Killers of the Sea shows Caswell wrestling and subduing a 12-ft. bottle-nosed killer whale, a gigantic snapping sea turtle, an octopus, a sawfish and a tiger shark. There are many repetitions of the dramatic moment when, spying some deep-sea enemy, Caswell, "The Man of Steel, G-Man of the Deep," rips off his breeches and dives to the attack, knife in teeth. Audiences will guess that some energetic harpooning of the monsters has preceded Caswell's scrimmages: the fish stay on the surface to be photographed in a manner fish seldom consent to unless submergence is impossible due to the fact that they are nine-tenths dead and full of air.

Highlight of the captain's combats is the one with the tigershark, photographed with a man-eater which appears to be dead. But the spirit of engaging fakery animating Killers of the Sea has a happier embodiment in the octopus sequence. This time ''the man of steel" rescues his buddy, a diver, bogged down by a devilfish, his airline severed by a turtle's bite. Caswell swims down several fathoms and dispatches the devilfish, slitting its ink sac with one blow of his trusty fish knife. Lowell Thomas explains that the captain's baldness is the result of a skull slash by a deep-sea monster, but makes no effort to analyze why the captain swims so awkwardly or why "a man of steel" should keep himself so plump. Killers of the Sea contains some really good shots of a white man and a Negro in a dory being towed and finally upset by a huge blackfish which they have harpooned.

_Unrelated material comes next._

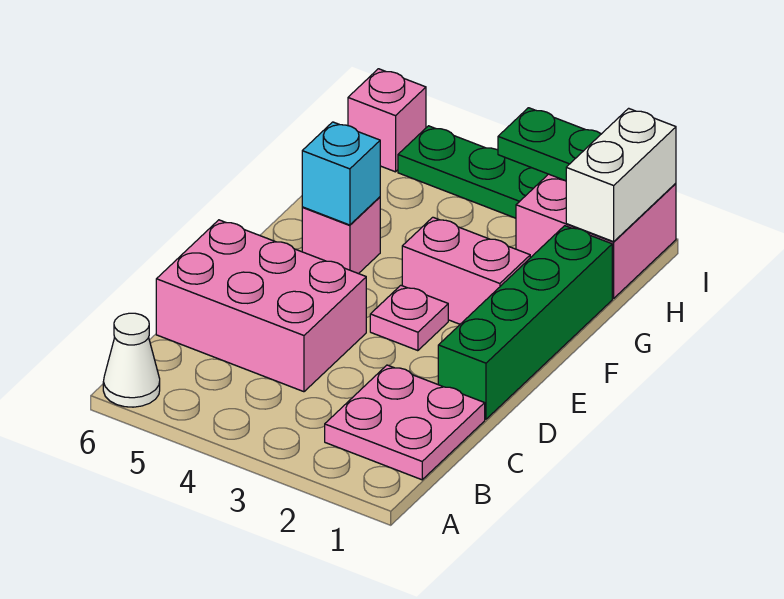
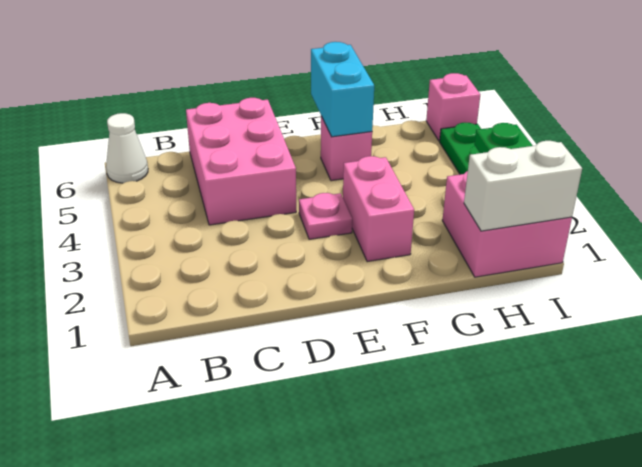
pink 2x2 plate [325,365,485,480] -> none
green 1x4 brick [438,226,612,419] -> none
cyan 1x1 brick [302,122,380,225] -> cyan 1x2 brick [311,42,374,137]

Call It a Day (Warner) is an amiable adaptation of Dodie Smith's gentle little comedy about one spring day in the life of the Hilton family. In the class of dramaturgy which depends upon making much of trifles, Call It a Day is about the last possible refinement. Not only does nothing actually happen in the story but the fact that at its end the Hiltons are exactly where they were at its beginning constitutes its denouement. This is because, in the interim, each has been touched, lightly as by the warm March wind, by currents in life that invite or threaten change. Seventeen-year-old Catherine (Olivia de Havilland) has fallen in first love with the artist who is painting her portrait. Her brother Martin (Peter Willes) is interrupted in planning to run away from home by an invitation to dinner from the girl next door (Anita Louise). Roger Hilton (Ian Hunter), a diligent and prosperous accountant, has had a first-rate chance for extramarital adventure with an actress. Dorothy, his wife (Frieda Inescort), has received an equally alarming proposal from her best friend's brother, Frank Haines (Roland Young).